Gerard J. Keane, whom I once had the great pleasure of meeting here in Sacramento, has written widely on the problems of evolution from a Catholic perspective. In this 2001 paper titled The Current State of the Origins Debate , Mr. Keane summarizes the improbability of an old earth:

“An age of billions of years for the Universe has serious theological and scientific arguments against it. Since naturalistic evolution is rejected, it becomes necessary to resort to countless divine interventions to account for how life-forms kept coming into being. In contrast, Tradition holds that the Creation events reached finality soon after the events of Creation. The interdependence within diverse bio-systems necessarily requires fairly rapid creation. Fruit trees created on Day 3 need birds and bees to arrive on Day 5, not millions of years later. Why the quest to supplant direct creation with direct intervention, and which Scripture passages can be cited in support? ‘A day is as 1,000 years’ (2 Peter 3:8) refers to timeless eternity rather than to the Creation events. We know that God instantly created space, time and matter, and instantly turned water into wine and instantly brought the dead back to life. In keeping with Scripture passages, why not allow Him to instantly stretch out the heavens (i.e., the Universe) and lightwaves on Day 4, less than 10,000 years ago?

… The global Flood of Noah is usually denied by advocates of Progressive Creation in favour of local floods. But this means that God’s ‘rainbow’ promise, to no more destroy mankind through a flood, has been broken many times. (eg The Bangladesh tidal wave flood of 1971 killed 300,000 people.) … If a global Flood were to be conceded, the next question waiting to be addressed is this: did it occur before or after the sin of Adam? Genesis reveals that it occurred after Adam’s sin, thus it must have occurred less than 10,000 years ago. The strata and fossils thus cannot be any older than 10,000 years.

Those who favour eons of time have to address Leo XIII’s benchmark teaching in Providentissimus Deus (1893). He taught that there are various senses used in Scripture but insisted that the literal, obvious sense must hold ground until shown to be disproven. Since a meaning of 24 hours natural days was held by most of the Fathers and was permitted by the Pontifical Biblical Commission in 1909 as the proper sense and thus is unlikely to be overturned, the onus of responsibility of proof lies entirely with those who prefer eons of years. It may not be possible to prove a young Universe scientifically but I contend that, ultimately, the long ages view is contradictory of Catholic Tradition.

Where is the proof beyond doubt that the Universe is billions of years old? Where is the indication in Genesis that a meaning other than natural days was intended to be conveyed and understood by the reader? The sacred writer could easily have informed us that the Creation took place over millions of years. Did the Fathers and Rabbis get it wrong, in holding that Genesis is primarily historical revelation, until the revisionist theological impact of the Darwinist era suggested otherwise? Where is the consistency of reasoning in arguing that the Days of creation were much longer, but the hundreds of years ages of patriarchs were much shorter than that?”

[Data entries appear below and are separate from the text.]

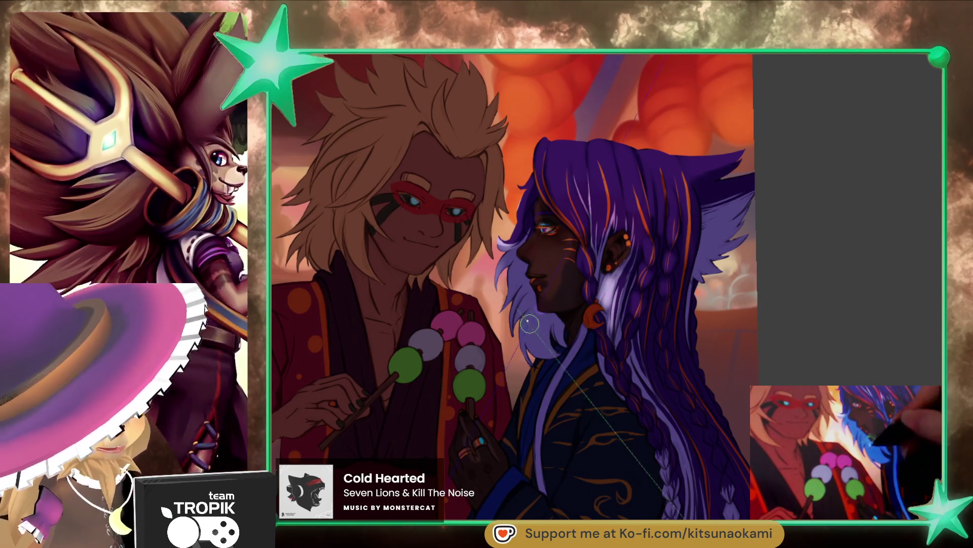
pyautogui.scroll(3, 504, 296)
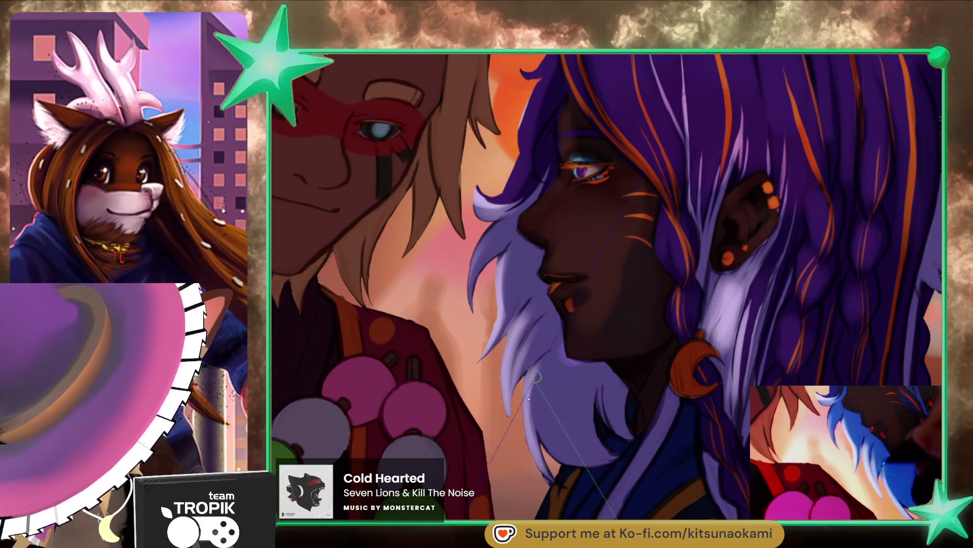
pyautogui.scroll(3, 533, 365)
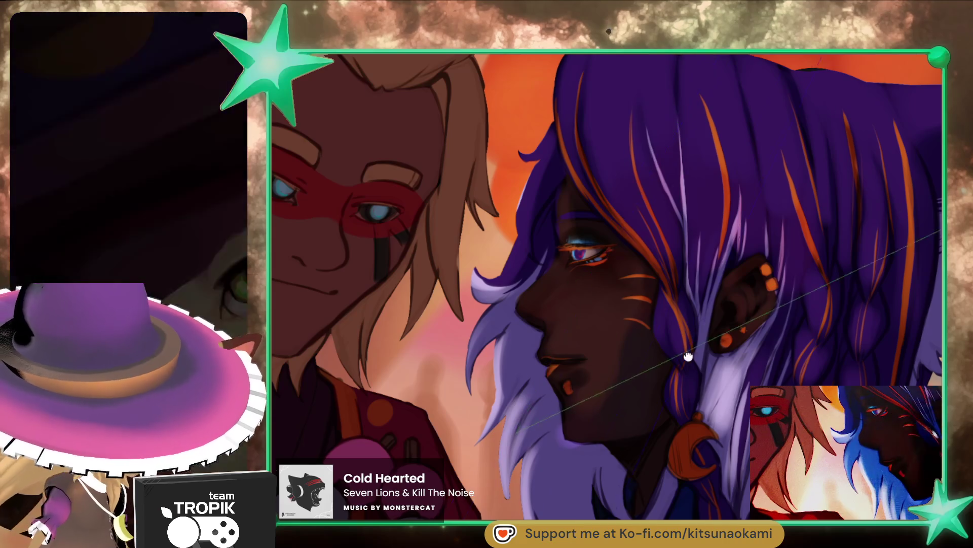
pyautogui.scroll(2, 634, 304)
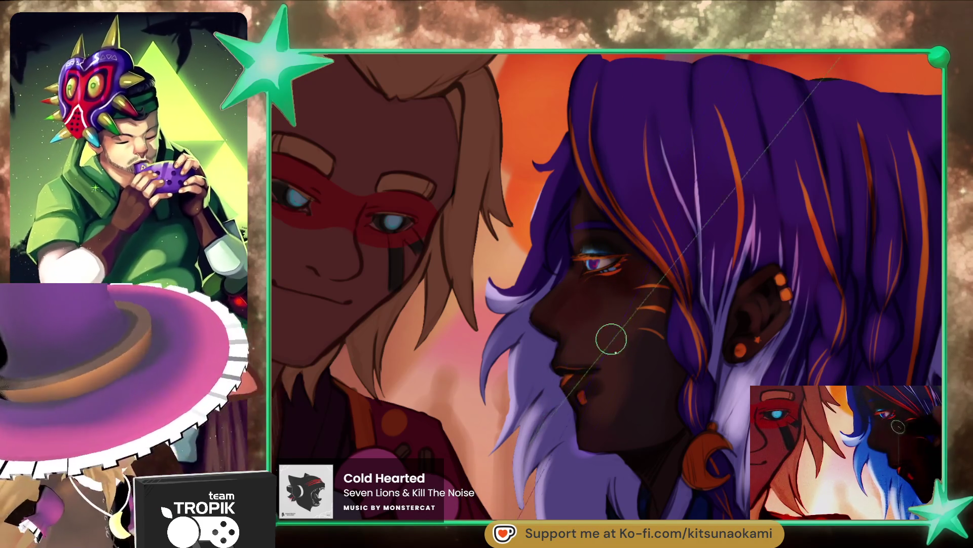
# Step: Airbrush a soft red blush on the blond character's cheek, pink above the nose bridge, and lighten the brow
pyautogui.moveTo(581, 338); pyautogui.dragTo(697, 376)
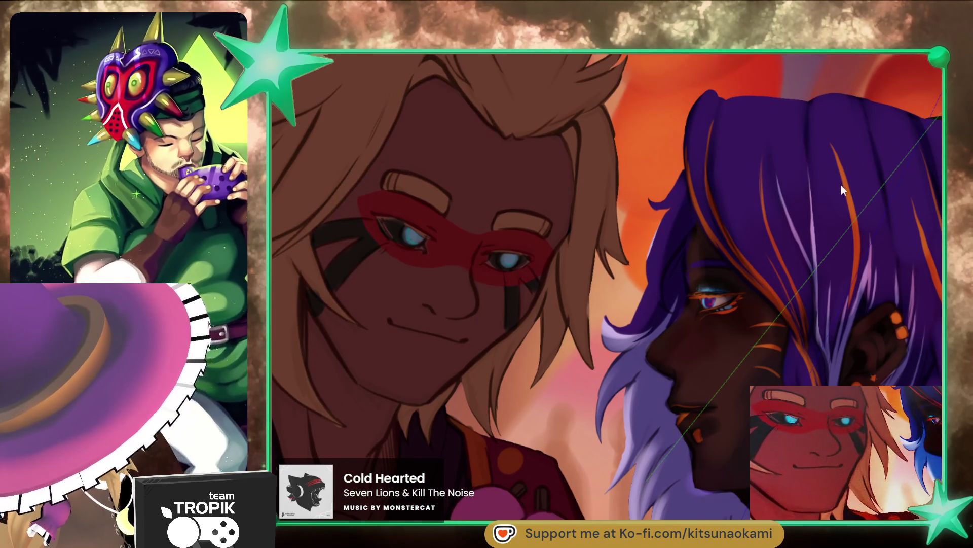
pyautogui.moveTo(395, 284)
pyautogui.mouseDown()
pyautogui.moveTo(428, 279)
pyautogui.moveTo(428, 260)
pyautogui.moveTo(452, 269)
pyautogui.moveTo(465, 252)
pyautogui.moveTo(479, 276)
pyautogui.moveTo(463, 265)
pyautogui.mouseUp()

As I have said elsewhere, belief in a young earth may not be something on the level of doctrine, but it is an inference from established doctrine. To summarize:

1. The Bible is inerrant and Genesis is history;
2. Corollary A: There was a real worldwide Flood, and it occured after the Fall;
3. Corollary B: The biblical genealogies refer to real people and real events;
4. Adam and Eve are the first created man and woman;
5. Adam and Eve are the first and only parents of the entire human race;
6. Eve was created from the side of Adam;
7. Adam and Eve would not have died had they never sinned;
8. There was no enmity between Man and Nature before the Fall;
9. The world was created ex nihilo;
10. The world was created for Man.

The weight of these truths lend themselves to a young earth scenario, quite apart from scientific investigation. Which leads us to the subject of “neutrality” in science: any science worthy of the name should be about discovering the truth, and should therefore incorporate all relevent truths into its method. Some people do not think that this approach is “neutral” enough, and so they ignore any truths that happen to have a religious source. Science then becomes an entirely self-referential and tautological system that is purposely blind to significant truths about material reality.